Mailand brodelt! Während die Fußballwelt sich bereits auf neue Trainer und ambitionierte Ziele für die kommende Saison einstimmt, hängt der Wechsel von Massimiliano Allegri zum SSC Neapel an einem seidenen Faden. Ein juristisches Tauziehen zwischen dem AC Milan und dem ehemaligen Coach verzögert den Transfer – und könnte den Neapolitanern die Planungen unnötig erschweren.
Die abrechnung läuft: warum milan hart bleibt
Die Situation ist delikat: Milan hat Allegri bereits am 25. Mai offiziell entlassen, die offizielle Abfindung erfolgte erst drei Tage später per Einschreiben. Nun stellt sich heraus, dass im Vertrag eine Klausel existiert, die dem AC Milan erlaubt, einen Teil seines Gehalts von Allegri zurückzufordern, sollte dieser zu einem anderen Verein wechseln. Eine Summe, die für Milan verlockend ist, während Allegri natürlich auf eine möglichst hohe Ablösesumme hofft.
Die Zahlen sprechen eine deutliche Sprache: Allegri würde in Neapel netto 4,5 Millionen Euro pro Saison plus Boni verdienen, während er in Mailand einen Gehalt von 5 Millionen netto (und bei Champions-League-Teilnahme 6 Millionen) erhielt. Das bedeutet, dass Milan durch eine Einigung auf einen Transfer nur 500.000 Euro zusätzlich einnehmen könnte. Doch offenbar ist der Verein um Adriano Galliani nicht bereit, diesen Betrag zu zahlen – und das ist der Kern des Problems.
Was niemand offen erwähnt: Allegri kalkuliert offenbar mit einer „Abfindung“ von anderer Größenordnung, um den finanziellen Nachteil des Wechsels auszugleichen. Cardinale, der neue Besitzer des AC Milan, scheint jedoch unnachgiebig und will keinen Cent mehr in den Deal investieren.
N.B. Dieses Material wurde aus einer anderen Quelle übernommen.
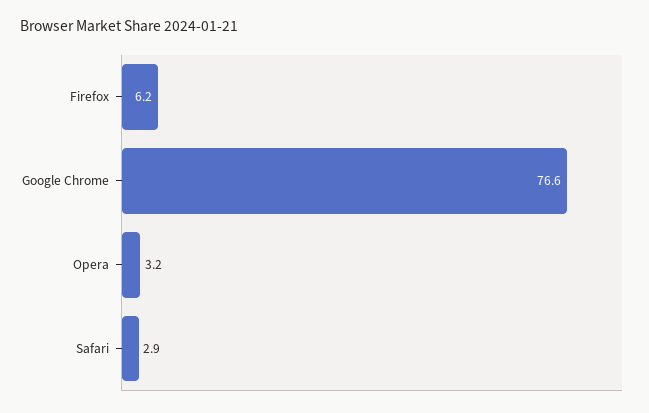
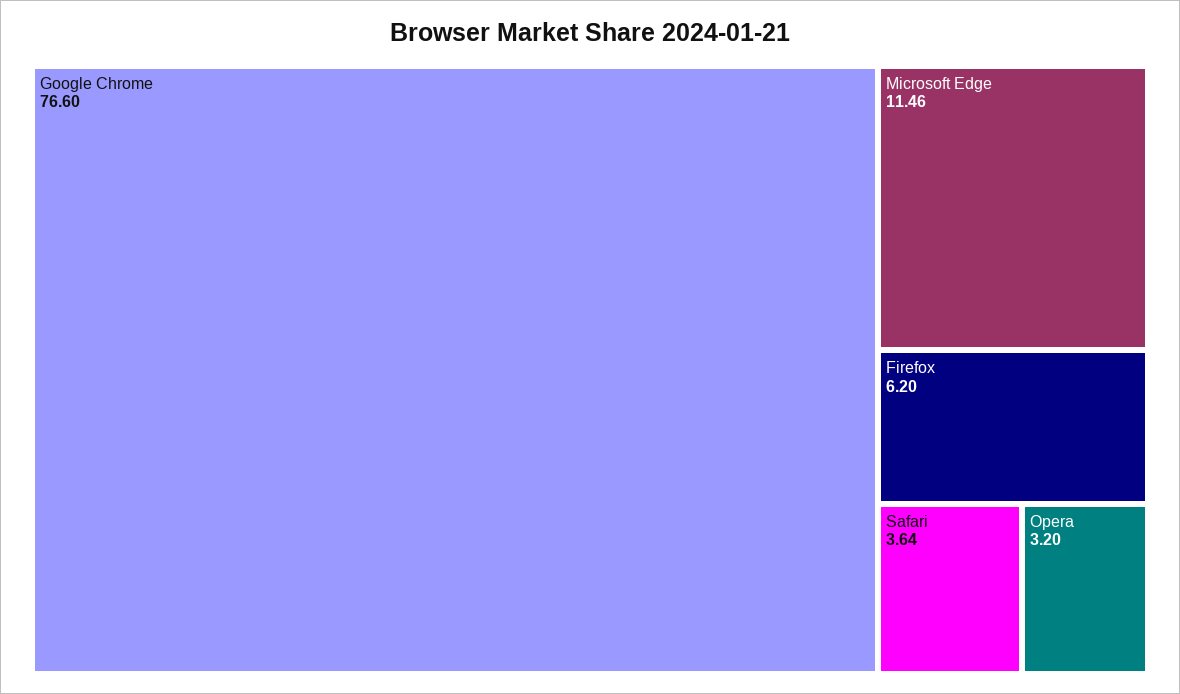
Safari: 2.9 -> 3.64
Microsoft Edge: none -> 11.46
Ein Patt, der beiden Seiten die Nerven raubt.

Das risiko einer zwangspause: die uhr tickt für allegri
Sollte keine Einigung erzielt werden, müsste Milan Allegri für das letzte Vertragsjahr vollständig auszahlen und er würde eine Saison auf der Tribüne verbringen. Ein Szenario, das für beide Seiten wirtschaftlich wie sportlich ungünstig wäre. Die Frage ist, wie lange noch beide Seiten stur bleiben können, bevor der Druck zu groß wird. Die Zeit läuft – und mit ihr die Chancen für Neapel, einen erfahrenen und erfolgreichen Trainer zu verpflichten.
Es bleibt abzuwarten, ob sich die Verhandlungen bald entspannen oder ob der Allegri-Poker noch länger andauert. Eines ist jedoch sicher: Dieser Fall zeigt, wie kompliziert die Wechselspiele im Profifußball sein können – und wie viel Geld dabei auf dem Spiel steht.